### Aim of the exercise:
Every entry is to be returned as it stands, apart from the pictures.

### Stored data:

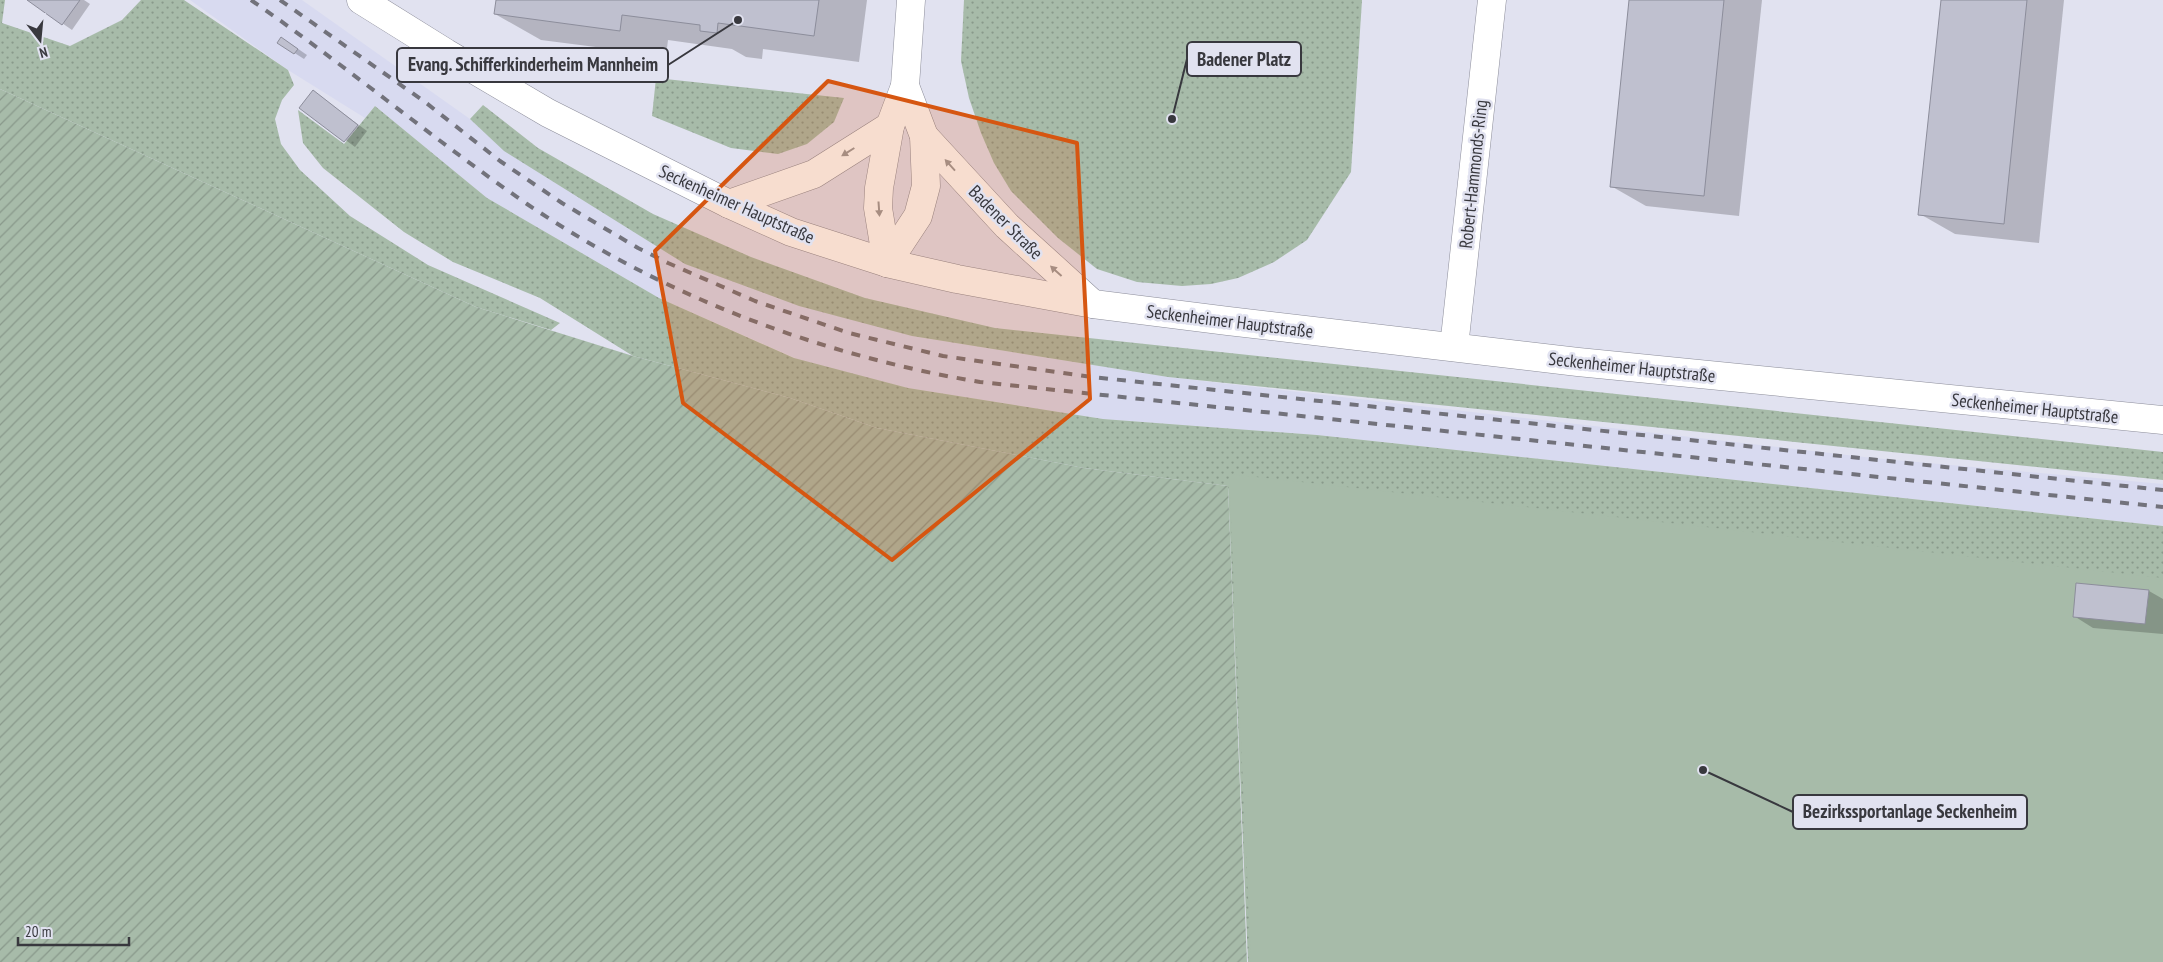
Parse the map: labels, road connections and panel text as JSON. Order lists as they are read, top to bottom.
{
  "streets": {
    "main road": ["Robert-Hammonds-Ring", "Seckenheimer Hauptstraße", "Badener Straße"]
  },
  "crossings": [
    ["Robert-Hammonds-Ring", "Seckenheimer Hauptstraße"],
    ["Seckenheimer Hauptstraße", "Badener Straße"]
  ],
  "places": ["Evang. Schifferkinderheim Mannheim", "Badener Platz", "Bezirkssportanlage Seckenheim"],
  "scale_bar": "20 m",
  "north": "bottom"
}
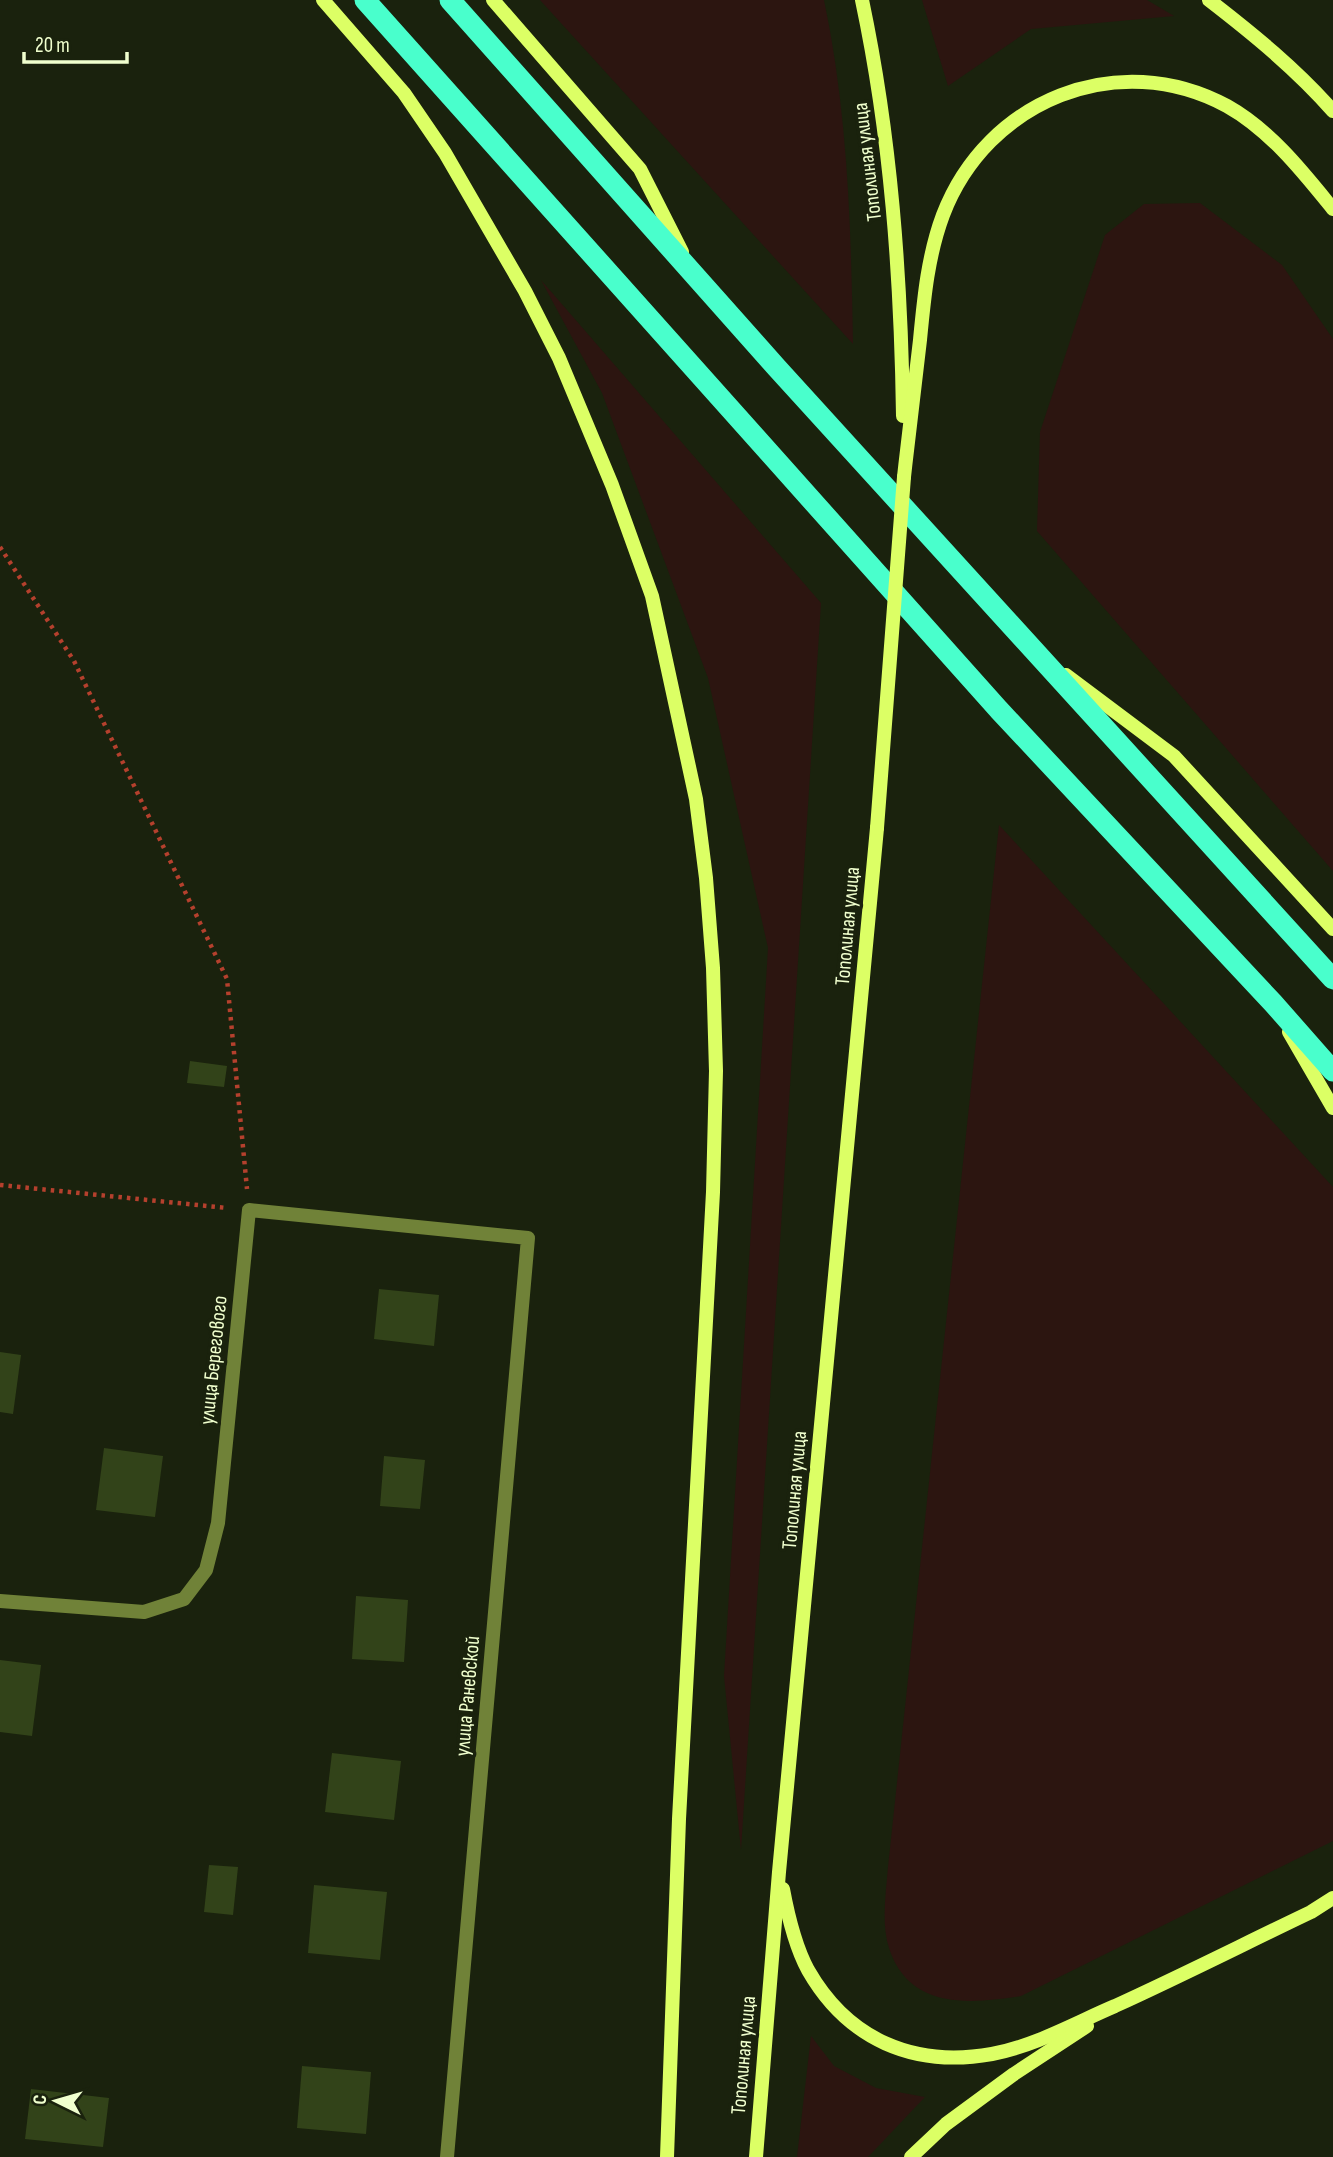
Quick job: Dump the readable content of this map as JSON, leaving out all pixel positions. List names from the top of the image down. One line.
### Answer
{"streets":{"main road":["Тополиная улица"],"street":["улица Берегового","улица Раневской"]},"crossings":[["улица Берегового","улица Раневской"]],"scale_bar":"20 m","north":"left"}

### Solution:
Parse the map: labels, road connections and panel text as JSON. Order lists as they are read, top to bottom.
{
  "streets": {
    "main road": ["Robert-Hammonds-Ring", "Seckenheimer Hauptstraße", "Badener Straße"]
  },
  "crossings": [
    ["Robert-Hammonds-Ring", "Seckenheimer Hauptstraße"],
    ["Seckenheimer Hauptstraße", "Badener Straße"]
  ],
  "places": ["Evang. Schifferkinderheim Mannheim", "Badener Platz", "Bezirkssportanlage Seckenheim"],
  "scale_bar": "20 m",
  "north": "bottom"
}
Quick job: Dump the readable content of this map as JSON, leaving out all pixel positions. List names from the top of the image down. One line.
### Answer
{"streets":{"main road":["Тополиная улица"],"street":["улица Берегового","улица Раневской"]},"crossings":[["улица Берегового","улица Раневской"]],"scale_bar":"20 m","north":"left"}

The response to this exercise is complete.